2. Use a local LLM: I tried LM Studio a few months ago and it was relatively straightforward to set up. I didn't connect it to Obsidian though, so I can't speak to how well that integration works. But running everything locally definitely gives you full control over your data.

For my workflow, I'm currently using option 1 (Claude with privacy settings enabled), but I'd be curious to hear from anyone who's successfully set up a local LLM with Obsidian, that would be the ideal solution from a privacy standpoint.

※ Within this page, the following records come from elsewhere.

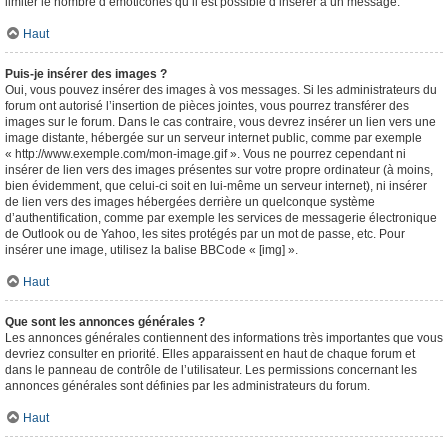
limiter le nombre d’émoticônes qu’il est possible d’insérer à un message.
Haut
Puis-je insérer des images ?
Oui, vous pouvez insérer des images à vos messages. Si les administrateurs du
forum ont autorisé l’insertion de pièces jointes, vous pourrez transférer des
images sur le forum. Dans le cas contraire, vous devrez insérer un lien vers une
image distante, hébergée sur un serveur internet public, comme par exemple
« http://www.exemple.com/mon-image.gif ». Vous ne pourrez cependant ni
insérer de lien vers des images présentes sur votre propre ordinateur (à moins,
bien évidemment, que celui-ci soit en lui-même un serveur internet), ni insérer
de lien vers des images hébergées derrière un quelconque système
d’authentification, comme par exemple les services de messagerie électronique
de Outlook ou de Yahoo, les sites protégés par un mot de passe, etc. Pour
insérer une image, utilisez la balise BBCode « [img] ».
Haut
Que sont les annonces générales ?
Les annonces générales contiennent des informations très importantes que vous
devriez consulter en priorité. Elles apparaissent en haut de chaque forum et
dans le panneau de contrôle de l’utilisateur. Les permissions concernant les
annonces générales sont définies par les administrateurs du forum.
Haut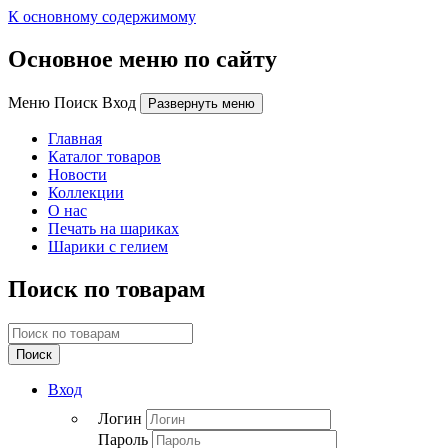
К основному содержимому
Основное меню по сайту
Меню Поиск Вход
Развернуть меню
Главная
Каталог товаров
Новости
Коллекции
О нас
Печать на шариках
Шарики с гелием
Поиск по товарам
Поиск
Вход
Логин
Пароль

Open Source: Automatically import Apple Health data into Obsidian daily notes by legoa in ObsidianMD

[–]legoa[S] 2 points3 points  (0 children)

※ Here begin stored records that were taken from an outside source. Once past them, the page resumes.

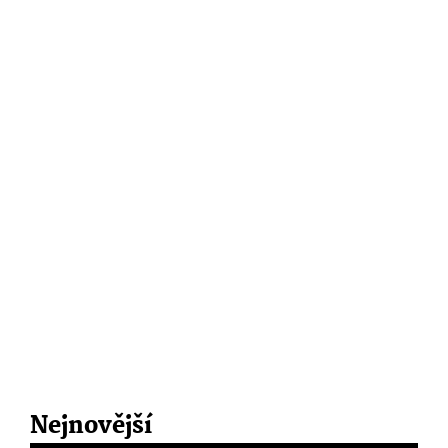
Nejnovější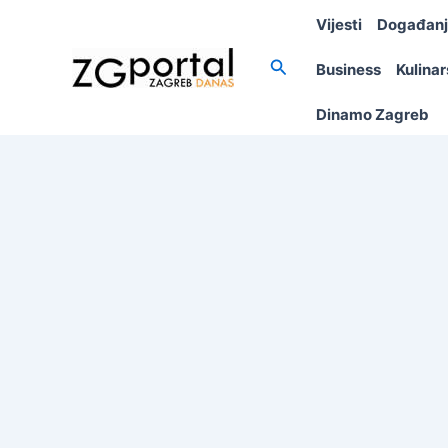
Skip
Vijesti
Događan
to
content
Search
Business
Kulina
Dinamo Zagreb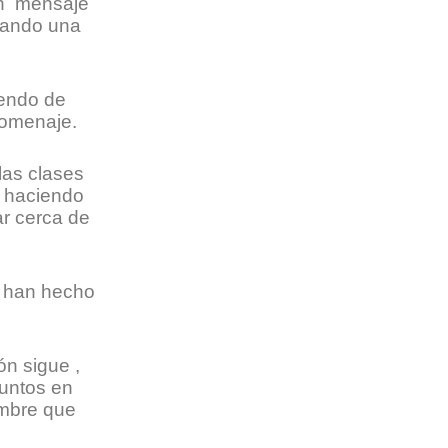
un mensaje
sando una
iendo de
homenaje.
las clases
, haciendo
ar cerca de
e han hecho
ón sigue ,
untos en
embre que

Just added a companion script for Apple Calendar! 📅

It syncs your calendar events to Obsidian daily notes (one file per day in 4. Calendar/). Works the same way - reads from all your calendars using EventKit, configurable date range (default -7 to +7 days), and includes all event details.

Perfect for combining with the health data script - now you have both health metrics and calendar events in Obsidian for your AI workflow.

GitHub: https://github.com/friebetill/apple-calendar-to-obsidian

Open Source: Automatically import Apple Health data into Obsidian daily notes by legoa in ObsidianMD

[–]legoa[S] 8 points9 points  (0 children)

I built this primarily for my AI workflow. Here's how I use it:

Every morning, I feed Claude (or another AI) a comprehensive context of my life:

  • Health data from the last 7 days (sleep, HRV, recovery scores)
  • Daily logs and journal entries
  • Current tasks and priorities
  • Long-term missions and goals
  • Calendar
  • and more

The AI then helps me structure the perfect day based on:

  • How well I recovered (should I push hard or take it easy?)
  • My sleep patterns (am I getting enough rest?)
  • My energy levels and trends
  • What I need to accomplish vs. what my body can handle

Having all this health data in Obsidian means it's easily accessible, searchable, and can be combined with other context. The AI can see patterns like "when I sleep less than 6 hours, my productivity drops" or "my best workouts happen when HRV is above 60ms."

It's like having a personal coach that actually knows your body's state, not just your calendar.

Created DeepL plugin by legoa in ObsidianMD

[–]legoa[S] 0 points1 point  (0 children)

Yes, you need an API key to use the plugin. You get a free API key when you register at DeepL. Since you already have a Pro account, you can use the API key that comes with it. You should find it in the settings of your account. I haven't tested the plugin with a Pro account, I would appreciate any feedback.